The only happy news in this dark period was the birth of Nancy and Larry’s daughter, Penelope, in Athens, in June 1940.
As Nazi troops and their Italian allies advanced across Europe, Greece was given
an ultimatum by Italy, from their stronghold in the recently invaded Albania: to either hand over Greek defences, or be invaded.
On October the 28th, 1940, the Greek Prime Minister famously replied “Oxi” (No!)
Although the Greeks put up a fierce
resistance, Corfu was eventually invaded by Italian forces in 1941.
Corfu Town and the coastline were bombarded.
Worse followed when German Nazis took over the occupation of the island in 1943.
Corfu Town and the Jewish Quarter were bombed relentlessly and the town burned for three days.
The Island’s Jewish population were rounded up and sent to concentration camps.
Only 22 out of 2000 members of the Jewish community survived the camps to return to the island, after Corfu was liberated, in 1944.
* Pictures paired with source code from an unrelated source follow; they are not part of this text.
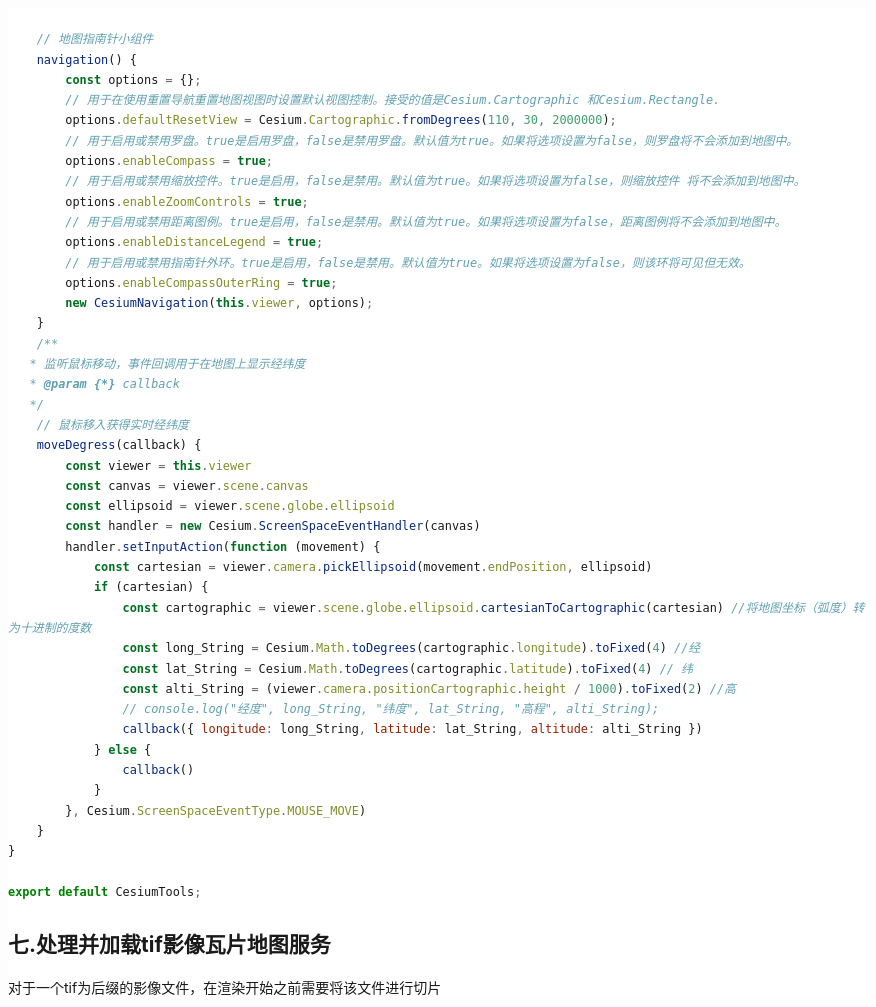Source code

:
 ```JavaScript

    // 地图指南针小组件
    navigation() {
        const options = {};
        // 用于在使用重置导航重置地图视图时设置默认视图控制。接受的值是Cesium.Cartographic 和Cesium.Rectangle.
        options.defaultResetView = Cesium.Cartographic.fromDegrees(110, 30, 2000000);
        // 用于启用或禁用罗盘。true是启用罗盘，false是禁用罗盘。默认值为true。如果将选项设置为false，则罗盘将不会添加到地图中。
        options.enableCompass = true;
        // 用于启用或禁用缩放控件。true是启用，false是禁用。默认值为true。如果将选项设置为false，则缩放控件 将不会添加到地图中。
        options.enableZoomControls = true;
        // 用于启用或禁用距离图例。true是启用，false是禁用。默认值为true。如果将选项设置为false，距离图例将不会添加到地图中。
        options.enableDistanceLegend = true;
        // 用于启用或禁用指南针外环。true是启用，false是禁用。默认值为true。如果将选项设置为false，则该环将可见但无效。
        options.enableCompassOuterRing = true;
        new CesiumNavigation(this.viewer, options);
    }
    /**
   * 监听鼠标移动，事件回调用于在地图上显示经纬度
   * @param {*} callback 
   */
    // 鼠标移入获得实时经纬度
    moveDegress(callback) {
        const viewer = this.viewer
        const canvas = viewer.scene.canvas
        const ellipsoid = viewer.scene.globe.ellipsoid
        const handler = new Cesium.ScreenSpaceEventHandler(canvas)
        handler.setInputAction(function (movement) {
            const cartesian = viewer.camera.pickEllipsoid(movement.endPosition, ellipsoid)
            if (cartesian) {
                const cartographic = viewer.scene.globe.ellipsoid.cartesianToCartographic(cartesian) //将地图坐标（弧度）转为十进制的度数
                const long_String = Cesium.Math.toDegrees(cartographic.longitude).toFixed(4) //经
                const lat_String = Cesium.Math.toDegrees(cartographic.latitude).toFixed(4) // 纬
                const alti_String = (viewer.camera.positionCartographic.height / 1000).toFixed(2) //高
                // console.log("经度", long_String, "纬度", lat_String, "高程", alti_String);
                callback({ longitude: long_String, latitude: lat_String, altitude: alti_String })
            } else {
                callback()
            }
        }, Cesium.ScreenSpaceEventType.MOUSE_MOVE)
    }
}

export default CesiumTools;
```

## 七.处理并加载tif影像瓦片地图服务

对于一个tif为后缀的影像文件，在渲染开始之前需要将该文件进行切片
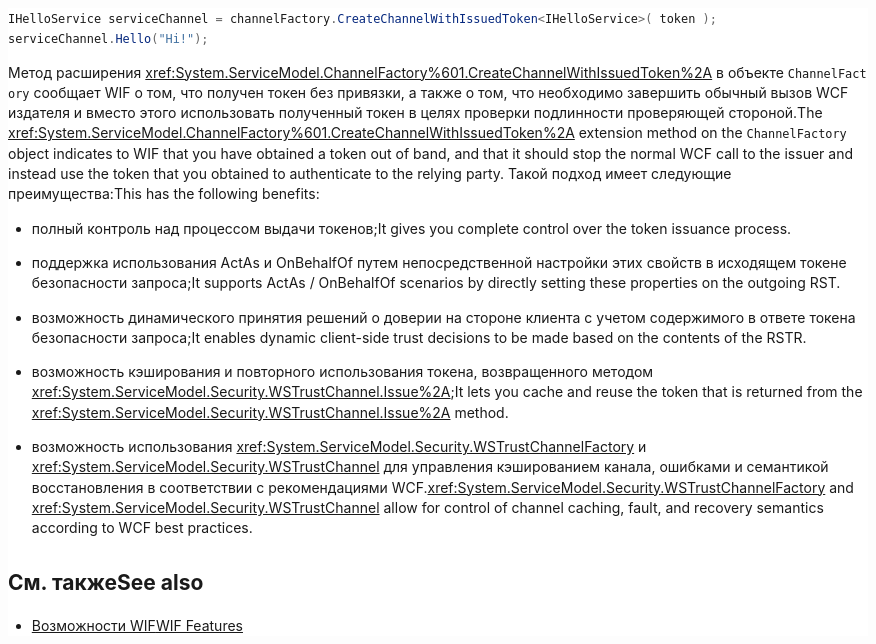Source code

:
 ```csharp
IHelloService serviceChannel = channelFactory.CreateChannelWithIssuedToken<IHelloService>( token );
serviceChannel.Hello("Hi!");
```

<span data-ttu-id="6831b-162">Метод расширения <xref:System.ServiceModel.ChannelFactory%601.CreateChannelWithIssuedToken%2A> в объекте `ChannelFactory` сообщает WIF о том, что получен токен без привязки, а также о том, что необходимо завершить обычный вызов WCF издателя и вместо этого использовать полученный токен в целях проверки подлинности проверяющей стороной.</span><span class="sxs-lookup"><span data-stu-id="6831b-162">The <xref:System.ServiceModel.ChannelFactory%601.CreateChannelWithIssuedToken%2A> extension method on the `ChannelFactory` object indicates to WIF that you have obtained a token out of band, and that it should stop the normal WCF call to the issuer and instead use the token that you obtained to authenticate to the relying party.</span></span> <span data-ttu-id="6831b-163">Такой подход имеет следующие преимущества:</span><span class="sxs-lookup"><span data-stu-id="6831b-163">This has the following benefits:</span></span>

- <span data-ttu-id="6831b-164">полный контроль над процессом выдачи токенов;</span><span class="sxs-lookup"><span data-stu-id="6831b-164">It gives you complete control over the token issuance process.</span></span>

- <span data-ttu-id="6831b-165">поддержка использования ActAs и OnBehalfOf путем непосредственной настройки этих свойств в исходящем токене безопасности запроса;</span><span class="sxs-lookup"><span data-stu-id="6831b-165">It supports ActAs / OnBehalfOf scenarios by directly setting these properties on the outgoing RST.</span></span>

- <span data-ttu-id="6831b-166">возможность динамического принятия решений о доверии на стороне клиента с учетом содержимого в ответе токена безопасности запроса;</span><span class="sxs-lookup"><span data-stu-id="6831b-166">It enables dynamic client-side trust decisions to be made based on the contents of the RSTR.</span></span>

- <span data-ttu-id="6831b-167">возможность кэширования и повторного использования токена, возвращенного методом <xref:System.ServiceModel.Security.WSTrustChannel.Issue%2A>;</span><span class="sxs-lookup"><span data-stu-id="6831b-167">It lets you cache and reuse the token that is returned from the <xref:System.ServiceModel.Security.WSTrustChannel.Issue%2A> method.</span></span>

- <span data-ttu-id="6831b-168">возможность использования <xref:System.ServiceModel.Security.WSTrustChannelFactory> и <xref:System.ServiceModel.Security.WSTrustChannel> для управления кэшированием канала, ошибками и семантикой восстановления в соответствии с рекомендациями WCF.</span><span class="sxs-lookup"><span data-stu-id="6831b-168"><xref:System.ServiceModel.Security.WSTrustChannelFactory> and <xref:System.ServiceModel.Security.WSTrustChannel> allow for control of channel caching, fault, and recovery semantics according to WCF best practices.</span></span>

## <a name="see-also"></a><span data-ttu-id="6831b-169">См. также</span><span class="sxs-lookup"><span data-stu-id="6831b-169">See also</span></span>

- [<span data-ttu-id="6831b-170">Возможности WIF</span><span class="sxs-lookup"><span data-stu-id="6831b-170">WIF Features</span></span>](../../../docs/framework/security/wif-features.md)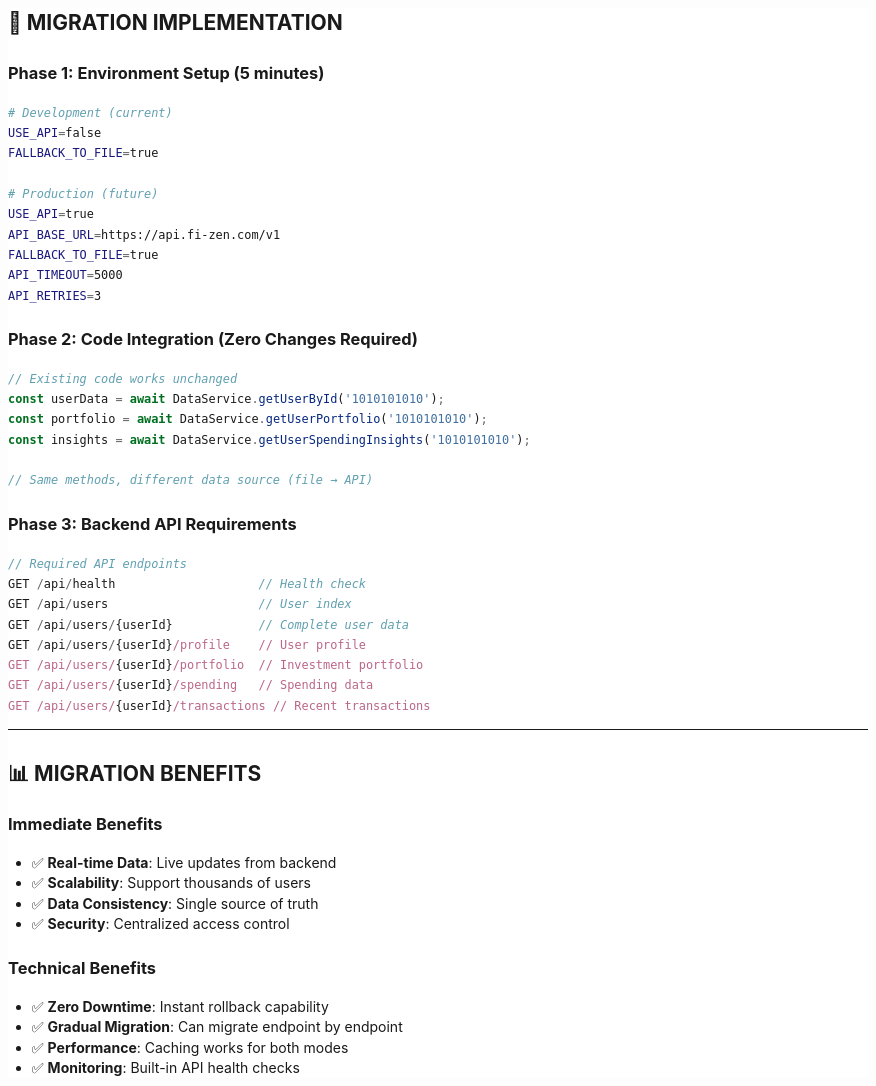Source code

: 
## 🚀 **MIGRATION IMPLEMENTATION**

### **Phase 1: Environment Setup (5 minutes)**
```bash
# Development (current)
USE_API=false
FALLBACK_TO_FILE=true

# Production (future)
USE_API=true
API_BASE_URL=https://api.fi-zen.com/v1
FALLBACK_TO_FILE=true
API_TIMEOUT=5000
API_RETRIES=3
```

### **Phase 2: Code Integration (Zero Changes Required)**
```javascript
// Existing code works unchanged
const userData = await DataService.getUserById('1010101010');
const portfolio = await DataService.getUserPortfolio('1010101010');
const insights = await DataService.getUserSpendingInsights('1010101010');

// Same methods, different data source (file → API)
```

### **Phase 3: Backend API Requirements**
```javascript
// Required API endpoints
GET /api/health                    // Health check
GET /api/users                     // User index
GET /api/users/{userId}            // Complete user data
GET /api/users/{userId}/profile    // User profile
GET /api/users/{userId}/portfolio  // Investment portfolio
GET /api/users/{userId}/spending   // Spending data
GET /api/users/{userId}/transactions // Recent transactions
```

---

## 📊 **MIGRATION BENEFITS**

### **Immediate Benefits**
- ✅ **Real-time Data**: Live updates from backend
- ✅ **Scalability**: Support thousands of users
- ✅ **Data Consistency**: Single source of truth
- ✅ **Security**: Centralized access control

### **Technical Benefits**
- ✅ **Zero Downtime**: Instant rollback capability
- ✅ **Gradual Migration**: Can migrate endpoint by endpoint
- ✅ **Performance**: Caching works for both modes
- ✅ **Monitoring**: Built-in API health checks
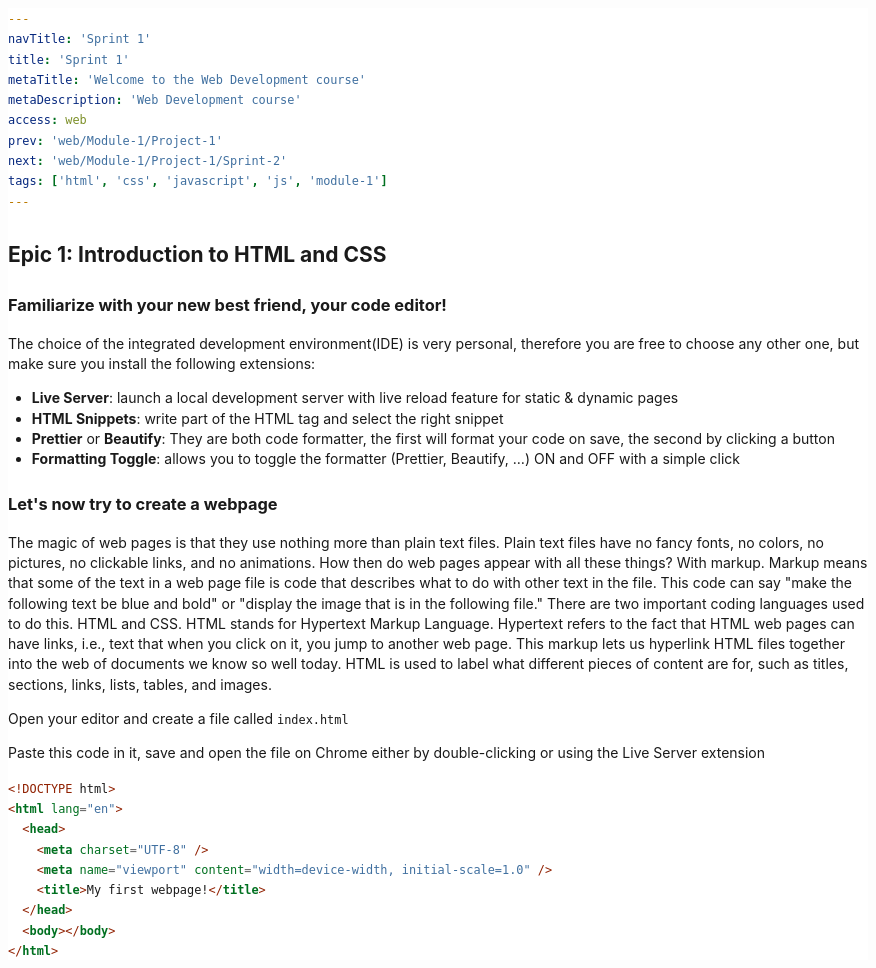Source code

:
 ```yaml
---
navTitle: 'Sprint 1'
title: 'Sprint 1'
metaTitle: 'Welcome to the Web Development course'
metaDescription: 'Web Development course'
access: web
prev: 'web/Module-1/Project-1'
next: 'web/Module-1/Project-1/Sprint-2'
tags: ['html', 'css', 'javascript', 'js', 'module-1']
---
```


## Epic 1: Introduction to HTML and CSS

### Familiarize with your new best friend, your code editor!

The choice of the integrated development environment(IDE) is very personal, therefore you are free to choose any other one, but make sure you install the following extensions:

- **Live Server**: launch a local development server with live reload feature for static & dynamic pages
- **HTML Snippets**: write part of the HTML tag and select the right snippet
- **Prettier** or **Beautify**: They are both code formatter, the first will format your code on save, the second by clicking a button
- **Formatting Toggle**: allows you to toggle the formatter (Prettier, Beautify, …) ON and OFF with a simple click

### Let's now try to create a webpage

The magic of web pages is that they use nothing more than plain text files. Plain text files have no fancy fonts, no colors, no pictures, no clickable links, and no animations.
How then do web pages appear with all these things? With markup. Markup means that some of the text in a web page file is code that describes what to do with other text in the file. This code can say "make the following text be blue and bold" or "display the image that is in the following file."
There are two important coding languages used to do this. HTML and CSS.
HTML stands for Hypertext Markup Language. Hypertext refers to the fact that HTML web pages can have links, i.e., text that when you click on it, you jump to another web page. This markup lets us hyperlink HTML files together into the web of documents we know so well today. HTML is used to label what different pieces of content are for, such as titles, sections, links, lists, tables, and images.

Open your editor and create a file called `index.html`

Paste this code in it, save and open the file on Chrome either by double-clicking or using the Live Server extension

```html
<!DOCTYPE html>
<html lang="en">
  <head>
    <meta charset="UTF-8" />
    <meta name="viewport" content="width=device-width, initial-scale=1.0" />
    <title>My first webpage!</title>
  </head>
  <body></body>
</html>
```
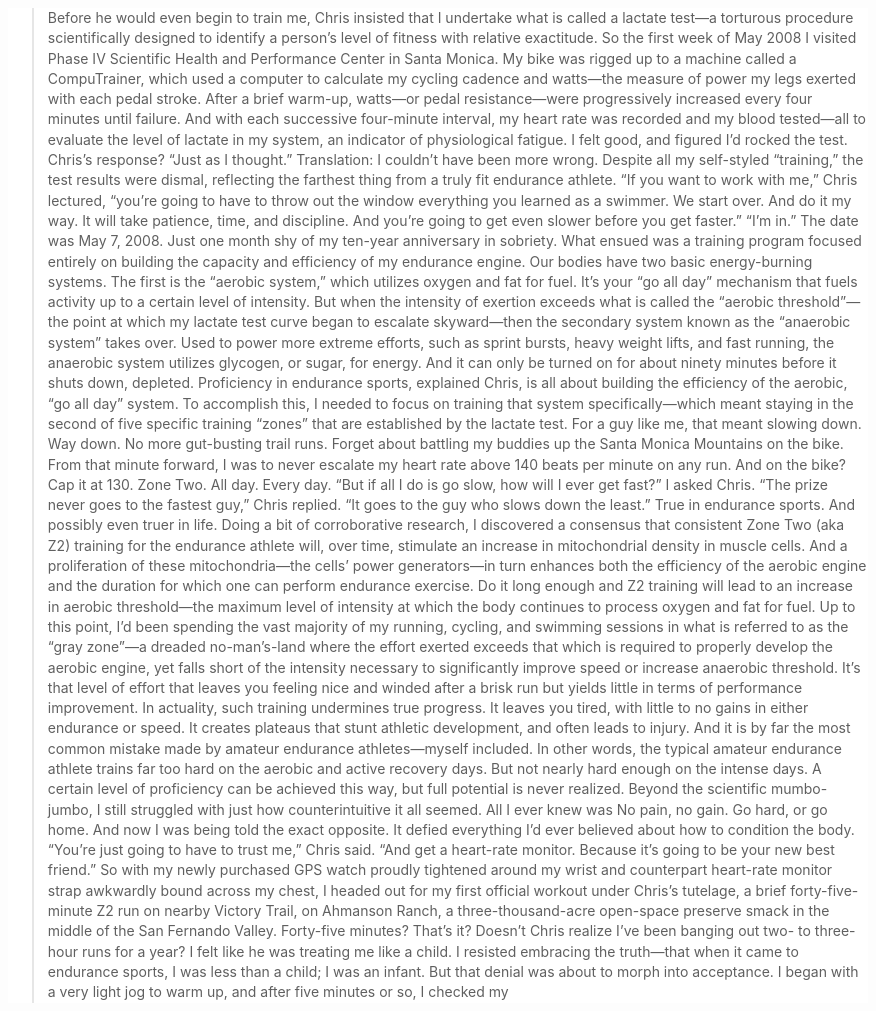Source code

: >Before he would even begin to train me, Chris insisted that I undertake what is called a lactate test—a torturous procedure scientifically designed to identify a person’s level of fitness with relative exactitude. So the first week of May 2008 I visited Phase IV Scientific Health and Performance Center in Santa Monica. My bike was rigged up to a machine called a CompuTrainer, which used a computer to calculate my cycling cadence and watts—the measure of power my legs exerted with each pedal stroke. After a brief warm-up, watts—or pedal resistance—were progressively increased every four minutes until failure. And with each successive four-minute interval, my heart rate was recorded and my blood tested—all to evaluate the level of lactate in my system, an indicator of physiological fatigue. I felt good, and figured I’d rocked the test. Chris’s response? “Just as I thought.” Translation: I couldn’t have been more wrong. Despite all my self-styled “training,” the test results were dismal, reflecting the farthest thing from a truly fit endurance athlete. “If you want to work with me,” Chris lectured, “you’re going to have to throw out the window everything you learned as a swimmer. We start over. And do it my way. It will take patience, time, and discipline. And you’re going to get even slower before you get faster.” “I’m in.” The date was May 7, 2008. Just one month shy of my ten-year anniversary in sobriety. What ensued was a training program focused entirely on building the capacity and efficiency of my endurance engine. Our bodies have two basic energy-burning systems. The first is the “aerobic system,” which utilizes oxygen and fat for fuel. It’s your “go all day” mechanism that fuels activity up to a certain level of intensity. But when the intensity of exertion exceeds what is called the “aerobic threshold”—the point at which my lactate test curve began to escalate skyward—then the secondary system known as the “anaerobic system” takes over. Used to power more extreme efforts, such as sprint bursts, heavy weight lifts, and fast running, the anaerobic system utilizes glycogen, or sugar, for energy. And it can only be turned on for about ninety minutes before it shuts down, depleted. Proficiency in endurance sports, explained Chris, is all about building the efficiency of the aerobic, “go all day” system. To accomplish this, I needed to focus on training that system specifically—which meant staying in the second of five specific training “zones” that are established by the lactate test. For a guy like me, that meant slowing down. Way down. No more gut-busting trail runs. Forget about battling my buddies up the Santa Monica Mountains on the bike. From that minute forward, I was to never escalate my heart rate above 140 beats per minute on any run. And on the bike? Cap it at 130. Zone Two. All day. Every day. “But if all I do is go slow, how will I ever get fast?” I asked Chris. “The prize never goes to the fastest guy,” Chris replied. “It goes to the guy who slows down the least.” True in endurance sports. And possibly even truer in life. Doing a bit of corroborative research, I discovered a consensus that consistent Zone Two (aka Z2) training for the endurance athlete will, over time, stimulate an increase in mitochondrial density in muscle cells. And a proliferation of these mitochondria—the cells’ power generators—in turn enhances both the efficiency of the aerobic engine and the duration for which one can perform endurance exercise. Do it long enough and Z2 training will lead to an increase in aerobic threshold—the maximum level of intensity at which the body continues to process oxygen and fat for fuel. Up to this point, I’d been spending the vast majority of my running, cycling, and swimming sessions in what is referred to as the “gray zone”—a dreaded no-man’s-land where the effort exerted exceeds that which is required to properly develop the aerobic engine, yet falls short of the intensity necessary to significantly improve speed or increase anaerobic threshold. It’s that level of effort that leaves you feeling nice and winded after a brisk run but yields little in terms of performance improvement. In actuality, such training undermines true progress. It leaves you tired, with little to no gains in either endurance or speed. It creates plateaus that stunt athletic development, and often leads to injury. And it is by far the most common mistake made by amateur endurance athletes—myself included. In other words, the typical amateur endurance athlete trains far too hard on the aerobic and active recovery days. But not nearly hard enough on the intense days. A certain level of proficiency can be achieved this way, but full potential is never realized. Beyond the scientific mumbo-jumbo, I still struggled with just how counterintuitive it all seemed. All I ever knew was No pain, no gain. Go hard, or go home. And now I was being told the exact opposite. It defied everything I’d ever believed about how to condition the body. “You’re just going to have to trust me,” Chris said. “And get a heart-rate monitor. Because it’s going to be your new best friend.” So with my newly purchased GPS watch proudly tightened around my wrist and counterpart heart-rate monitor strap awkwardly bound across my chest, I headed out for my first official workout under Chris’s tutelage, a brief forty-five-minute Z2 run on nearby Victory Trail, on Ahmanson Ranch, a three-thousand-acre open-space preserve smack in the middle of the San Fernando Valley. Forty-five minutes? That’s it? Doesn’t Chris realize I’ve been banging out two- to three-hour runs for a year? I felt like he was treating me like a child. I resisted embracing the truth—that when it came to endurance sports, I was less than a child; I was an infant. But that denial was about to morph into acceptance. I began with a very light jog to warm up, and after five minutes or so, I checked my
At the end of the war, in 1945, Lawrence Durrell was living in Egypt.
Lawrence’s memoirs of his time living in The White House at Kalami, on his beloved Corfu, were published in this year.
The book - "Prospero's Cell" - was an instant hit with the colour-starved reading public of the post-war years.
Lawrence had put Corfu and The White House on the map for a wide audience of readers.
Sadly, the Greek Civil War continued the destruction and death across Greece from 1946, finally ending in 1949.
This was a tough decade in Greece and Corfu with famine, disease and war wiping out whole families and dividing communities.
Tassos’s wife Eleni died and everyday village life in Kalami was harsh and gruelling.